Il pignoramento, una guerra tra poveri

Continuiamo oggi l’analisi di una sentenza cantonale relativa ad un pignoramento

In merito al canone di locazione del posteggio dell’automobile del debitore (Fr. 80.- mensili) i giudici cantonali  hanno cosi sentenziato:

“Per quanto attiene alla pigione del posteggio, è principio giurisprudenziale e dottrinale indiscusso che le spese fisse e correnti connesse all’uso di un’automobile rientrano nel minimo di esistenza del debitore solo se il veicolo viene dichiarato impignorabile in virtù dell’art. 92 cpv. 1 n. 3 LEF, perché gli è necessario per conseguire il suo reddito nel senso dell’art. 93 LEF o per motivi medici o quando l’escusso lo utilizzi per motivi d’ordine familiare come l’esercizio del diritto di visita”.

Poiché il debitore non ha potuto dimostrare la necessità dell’utilizzo dell’automobile per motivi professionali, medici e/o d’ordine familiare l’importo di Fr. 80.- è stato stralciato dal calcolo del minimo vitale a far tempo dalla prima disdetta possibile del contratto di locazione che prevedeva un termine di disdetta di 3 mesi.

Poiché, come visto la volta precedente, prima della decisione giudiziaria, qui commentata, il reddito mensile del debitore e il suo minimo vitale coincidevano con l’ammessa decurtazione dal minimo vitale di Fr. 80.- un analogo importo è stato liberato e potrà così essere pignorato a favore del creditore.

Se è vero, come sostenuto da alcuni, che “le sentenze si applicano e non si commentano”, vale la pena di spendere alcune righe per delle considerazioni prettamente personali.

Fr. 80.- possono essere pochi o tanti a dipendenza di chi quei Fr. 80.- li guadagna o li spende. Oggi, poi, che il costo della vita non cessa di aumentare questo importo può far sballare più di un budget mensile.

* [Voci di dati]

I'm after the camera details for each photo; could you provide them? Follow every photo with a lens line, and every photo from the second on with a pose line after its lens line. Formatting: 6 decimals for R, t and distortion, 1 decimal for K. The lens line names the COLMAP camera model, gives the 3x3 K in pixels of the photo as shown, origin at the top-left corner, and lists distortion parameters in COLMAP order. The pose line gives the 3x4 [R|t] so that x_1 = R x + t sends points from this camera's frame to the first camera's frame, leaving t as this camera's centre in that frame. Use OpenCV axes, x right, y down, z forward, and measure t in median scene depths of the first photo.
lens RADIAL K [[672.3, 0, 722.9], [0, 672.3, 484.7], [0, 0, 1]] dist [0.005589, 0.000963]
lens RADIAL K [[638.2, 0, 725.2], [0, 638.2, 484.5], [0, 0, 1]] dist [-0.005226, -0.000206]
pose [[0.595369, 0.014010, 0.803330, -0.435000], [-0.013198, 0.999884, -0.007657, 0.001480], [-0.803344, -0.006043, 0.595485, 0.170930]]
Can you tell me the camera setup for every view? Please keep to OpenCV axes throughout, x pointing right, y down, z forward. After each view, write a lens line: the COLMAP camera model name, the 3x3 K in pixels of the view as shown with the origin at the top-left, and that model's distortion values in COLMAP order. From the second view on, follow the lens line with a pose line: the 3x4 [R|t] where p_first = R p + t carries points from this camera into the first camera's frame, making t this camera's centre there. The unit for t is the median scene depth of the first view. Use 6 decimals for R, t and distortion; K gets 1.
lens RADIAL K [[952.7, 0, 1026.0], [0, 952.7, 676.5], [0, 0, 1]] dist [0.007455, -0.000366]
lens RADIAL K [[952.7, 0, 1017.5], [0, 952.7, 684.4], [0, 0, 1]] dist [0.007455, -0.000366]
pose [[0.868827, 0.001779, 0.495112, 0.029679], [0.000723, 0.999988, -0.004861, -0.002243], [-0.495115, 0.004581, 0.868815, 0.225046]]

* [Consegna 1]
Rispondi a queste domande sul testo sul pignoramento:
(a) Quanto paga al mese il debitore per l'affitto del posteggio dell'automobile?
(b) Che termine di disdetta prevedeva il contratto di locazione del posteggio?
(c) Secondo alcuni, che cosa si fa con le sentenze?
* [Consegna 2] Scrivi il seguito del testo sul pignoramento, partendo subito dopo la sua ultima frase.
Le voci non hanno niente a che fare con il testo.

* [Soluzione 1]
(a) Fr. 80.- al mese.
(b) Un termine di 3 mesi.
(c) Le sentenze si applicano e non si commentano.

* [Soluzione 2]
Detto questo, dietro la sentenza qui commentata c’è stato un lavoro che ha coinvolto svariati attori (avvocati, giudici, segretarie). Per soli Fr. 80.- (un caso bagatella) vale la pena scomodare cosi tante persone? Non sarebbe stato meglio lasciare decidere al funzionario dell’Ufficio Esecuzioni e togliere al debitore e al creditore la possibilità di ricorrere contro la decisione emanata dal suddetto funzionario?

In uno stato di diritto che si reputa serio la risposta è indubbiamente un categorico e secco no. È infatti è anche nella serietà e professionalità della giustizia che ha origine la fiducia dei cittadini nello Stato.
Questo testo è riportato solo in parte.